Sizi Rafet El Roman ‘Kalbime Sürgün’ düetiyle tanıdık. Ardından onun prodüktörlüğünde bir albüm çıkardınız. Şimdi rüzgâr farklı yönden esiyor. Artık Bedük’e emanetsiniz. Neden bu sefer şarkının sözlerinden düzenlemelerine kadar hiçbir noktada Rafet El Roman imzası yok?
– İstanbul’a geldiğim ilk yıllarda Rafet’e vokal yaptım. Sonra ‘Kalbime Sürgün’ şarkısını proje olarak çıkardık. Bu bilinçli bir projeydi. Keşke gerçek anlamda birilerine emanet olabilsem. Yeni single çalışmam ‘Son Kez’in prodüktörlüğünü Bedük’ün şirketi, düzenlemesini de Bedük yaptı. Onun enerjik tarzı benim içimde saklı kalan kadını çıkardı. Sorunun cevabına gelirsek, biz uzun zaman önce Rafet El Roman ile yollarımızı ayırdık.
Neden?
– Özel bir nedeni yok. Anlaşmamız bu şekildeydi. Proje bitti, yollarımızı ayırdık.
Yedi yıldır Türkiye’desiniz… Azerbaycan’da müzik yapmak yerine neden Türkiye’ye geldiniz. Bu işler burada daha mı kolay ilerliyor?
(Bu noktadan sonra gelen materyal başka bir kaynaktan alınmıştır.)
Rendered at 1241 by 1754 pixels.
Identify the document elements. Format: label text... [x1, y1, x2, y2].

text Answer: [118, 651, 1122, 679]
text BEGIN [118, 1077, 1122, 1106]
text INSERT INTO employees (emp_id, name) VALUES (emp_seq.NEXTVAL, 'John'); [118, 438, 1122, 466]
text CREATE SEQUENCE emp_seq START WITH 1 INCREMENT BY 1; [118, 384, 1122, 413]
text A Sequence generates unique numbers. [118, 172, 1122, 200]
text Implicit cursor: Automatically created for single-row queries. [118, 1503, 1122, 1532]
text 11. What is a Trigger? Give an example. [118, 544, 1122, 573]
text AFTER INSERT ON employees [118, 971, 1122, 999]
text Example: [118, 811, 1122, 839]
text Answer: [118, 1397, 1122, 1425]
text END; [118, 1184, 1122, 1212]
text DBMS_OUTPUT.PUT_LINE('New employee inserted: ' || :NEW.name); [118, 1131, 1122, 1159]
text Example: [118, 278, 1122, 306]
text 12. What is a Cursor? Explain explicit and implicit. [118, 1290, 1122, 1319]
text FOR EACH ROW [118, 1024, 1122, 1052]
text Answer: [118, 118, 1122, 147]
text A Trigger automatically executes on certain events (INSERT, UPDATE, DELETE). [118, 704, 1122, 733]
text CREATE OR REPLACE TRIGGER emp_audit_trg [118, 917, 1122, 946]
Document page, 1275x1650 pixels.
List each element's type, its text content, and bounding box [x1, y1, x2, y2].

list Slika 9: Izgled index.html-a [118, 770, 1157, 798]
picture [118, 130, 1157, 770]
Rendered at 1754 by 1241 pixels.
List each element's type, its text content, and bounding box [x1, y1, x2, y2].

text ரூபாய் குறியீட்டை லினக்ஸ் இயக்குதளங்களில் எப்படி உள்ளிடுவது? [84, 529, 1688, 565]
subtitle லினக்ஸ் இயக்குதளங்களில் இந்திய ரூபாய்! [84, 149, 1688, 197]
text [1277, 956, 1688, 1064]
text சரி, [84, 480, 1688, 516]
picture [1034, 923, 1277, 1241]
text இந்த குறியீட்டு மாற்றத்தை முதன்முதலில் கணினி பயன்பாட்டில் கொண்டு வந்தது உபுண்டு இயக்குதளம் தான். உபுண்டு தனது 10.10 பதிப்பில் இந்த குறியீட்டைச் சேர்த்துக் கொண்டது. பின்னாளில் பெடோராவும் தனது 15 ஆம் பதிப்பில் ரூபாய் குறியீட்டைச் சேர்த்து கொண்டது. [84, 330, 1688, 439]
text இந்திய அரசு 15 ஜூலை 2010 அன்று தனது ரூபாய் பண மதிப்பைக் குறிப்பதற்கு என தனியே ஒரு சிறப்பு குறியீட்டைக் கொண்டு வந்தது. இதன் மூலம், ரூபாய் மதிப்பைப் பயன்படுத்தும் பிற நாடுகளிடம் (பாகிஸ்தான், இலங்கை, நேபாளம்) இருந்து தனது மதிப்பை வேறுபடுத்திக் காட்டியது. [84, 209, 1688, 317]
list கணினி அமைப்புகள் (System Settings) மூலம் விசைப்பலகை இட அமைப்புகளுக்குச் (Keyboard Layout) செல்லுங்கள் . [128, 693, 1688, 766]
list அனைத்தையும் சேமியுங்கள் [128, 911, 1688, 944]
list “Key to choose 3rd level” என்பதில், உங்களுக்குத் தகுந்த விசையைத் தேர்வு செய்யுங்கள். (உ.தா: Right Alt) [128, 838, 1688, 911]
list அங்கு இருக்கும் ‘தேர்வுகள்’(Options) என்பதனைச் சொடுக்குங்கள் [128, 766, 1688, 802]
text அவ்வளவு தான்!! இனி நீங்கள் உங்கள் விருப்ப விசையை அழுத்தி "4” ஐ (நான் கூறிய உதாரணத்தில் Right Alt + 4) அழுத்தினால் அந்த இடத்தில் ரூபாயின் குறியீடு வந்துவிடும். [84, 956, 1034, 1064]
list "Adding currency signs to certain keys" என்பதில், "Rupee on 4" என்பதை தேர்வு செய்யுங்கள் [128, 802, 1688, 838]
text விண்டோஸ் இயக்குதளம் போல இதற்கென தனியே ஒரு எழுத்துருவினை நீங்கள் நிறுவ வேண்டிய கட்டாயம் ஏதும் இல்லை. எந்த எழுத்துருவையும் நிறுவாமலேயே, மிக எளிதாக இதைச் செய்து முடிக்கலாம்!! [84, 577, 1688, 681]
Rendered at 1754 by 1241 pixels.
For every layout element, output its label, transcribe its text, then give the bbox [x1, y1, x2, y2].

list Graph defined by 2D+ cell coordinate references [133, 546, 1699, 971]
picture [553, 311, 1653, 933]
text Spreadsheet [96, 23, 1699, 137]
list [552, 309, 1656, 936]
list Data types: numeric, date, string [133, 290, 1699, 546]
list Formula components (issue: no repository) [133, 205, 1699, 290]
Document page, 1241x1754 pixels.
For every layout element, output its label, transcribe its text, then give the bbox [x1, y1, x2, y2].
– Hayır. Zaten Azerbaycan’da sahneye çıkıyordum. Bakû’da Rafet sahne aldığım mekâna beni dinlemeye gelmişti. Sonrasında projesinden bahsetti ve beni İstanbul’a davet etti. Zaten Türkiye’yi çok seviyordum. Gelen teklifin beni hayallerime yaklaştıracağını düşündüğüm için bunu kaçıramazdım.
HEM FİZİKSEL, HEM RUHSAL OLARAK DEĞİŞTİM
Malum müzikte ‘tık’ devri… Yeni nesil popçular kapıyı 100 milyon izlenmelerden açıyor… Siz yeni şarkınızla bu rekabet ortamında nerede durursunuz?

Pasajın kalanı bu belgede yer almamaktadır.